Denn auch der Chefredakteur vergisst das gerne, wenn er sich in seinem Kommentar zu allem Überfluss auch noch zum Robin Hood aufschwingt. „Den vermeintlich Großen auf Kosten der vermeintlich Kleinen mehr Geld zu geben, wäre unsozial und keinesfalls gesellschaftskonform“, schießt Franzke also weiter. Blöd nur, wenn es gar nicht mehr so einfach ist, zu benennen, wer eigentlich die Kleinen und die Großen in der Liga sind. Der 1. FC Köln mag zwar mehr Mitglieder haben als Hoffenheim, Wolfsburg und Leverkusen zusammen, Transfers mit Volumen von 20 oder sogar 36 Millionen Euro haben aber weder die Kölner noch die Berliner, Bremer, Hamburger oder Stuttgarter in ihrer Vereinsgeschichte jemals tätigen können. Doch wenn die quotenstärkeren Clubs gegenüber ihren Konkurrenten, die weder über große TV-Relevanz noch über eine große Fanbasis verfügen, finanziell dermaßen unterlegen sind, ist das nicht nur ein sportliches Problem für die Bundesliga.

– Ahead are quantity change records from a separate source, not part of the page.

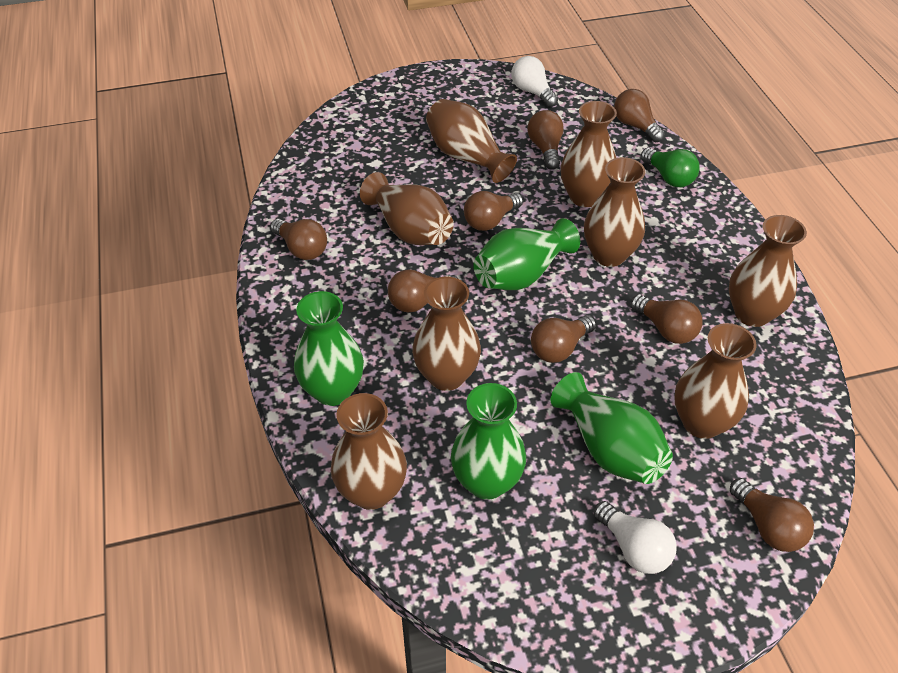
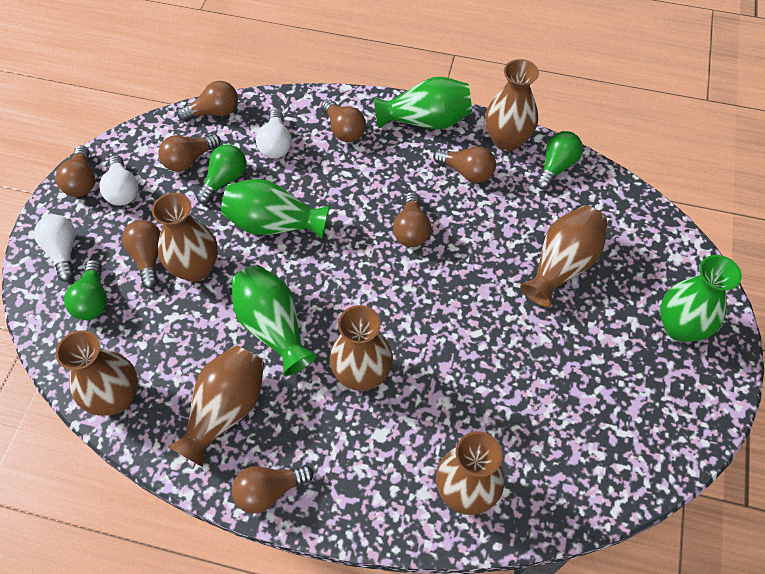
brown vase: 8 -> 7
green light bulb: 1 -> 3
white light bulb: 2 -> 3

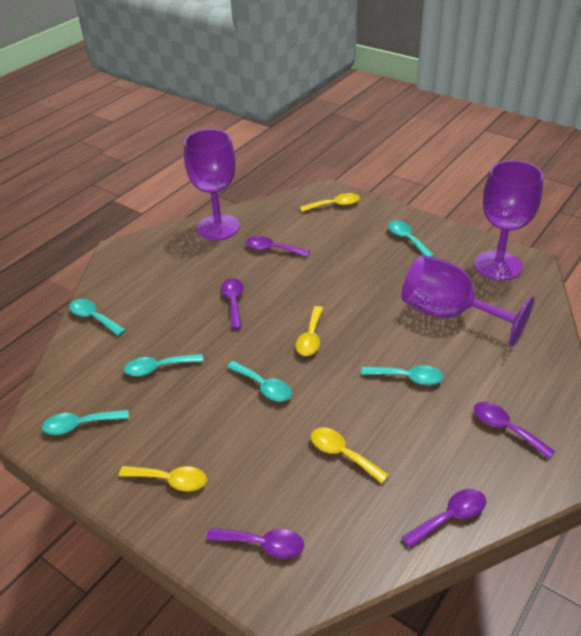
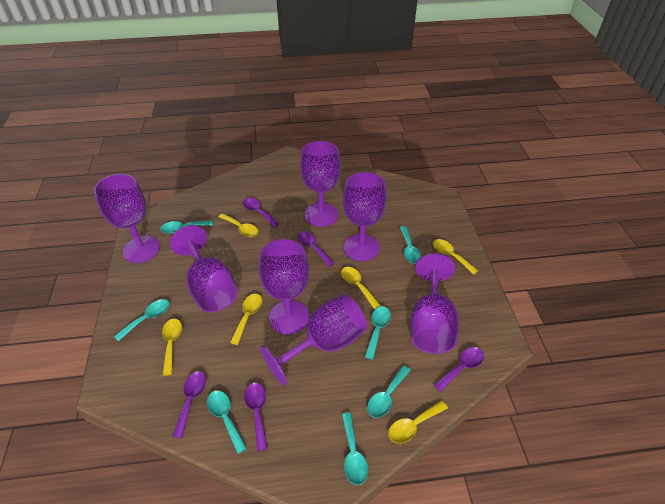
purple goblet: 3 -> 7
turquoise spoon: 6 -> 7
yellow spoon: 4 -> 6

Sollten die sogenannten “Traditionsvereine”, die mit ihren Reichweiten maßgeblichen Anteil am Marktwert der TV-Lizenzen haben, auch in Zukunft nicht mehr mithalten können und sich vermehrt in die zweite Liga verabschieden müssen, könnte sich die DFL neuerliche Rekorderlöse in die Haare schmieren. Denn man mag sich vielleicht den Meistertitel in so kurzer Zeit erkaufen können, dass Red-Bull-Boss Dietrich Mateschitz noch vital genug ist, um den Triumph zu genießen. Doch die Faszination und den Marktwert einer ganzen Liga mit seiner Fanbasis und Popularität zu tragen, geht – dafür genügt der Blick zum nächstgelegenen Werksverein – glücklicherweise nicht ganz so schnell. Und niemand bezahlt Milliarden für die Rechte am Spiel Wolfsburg gegen Leverkusen.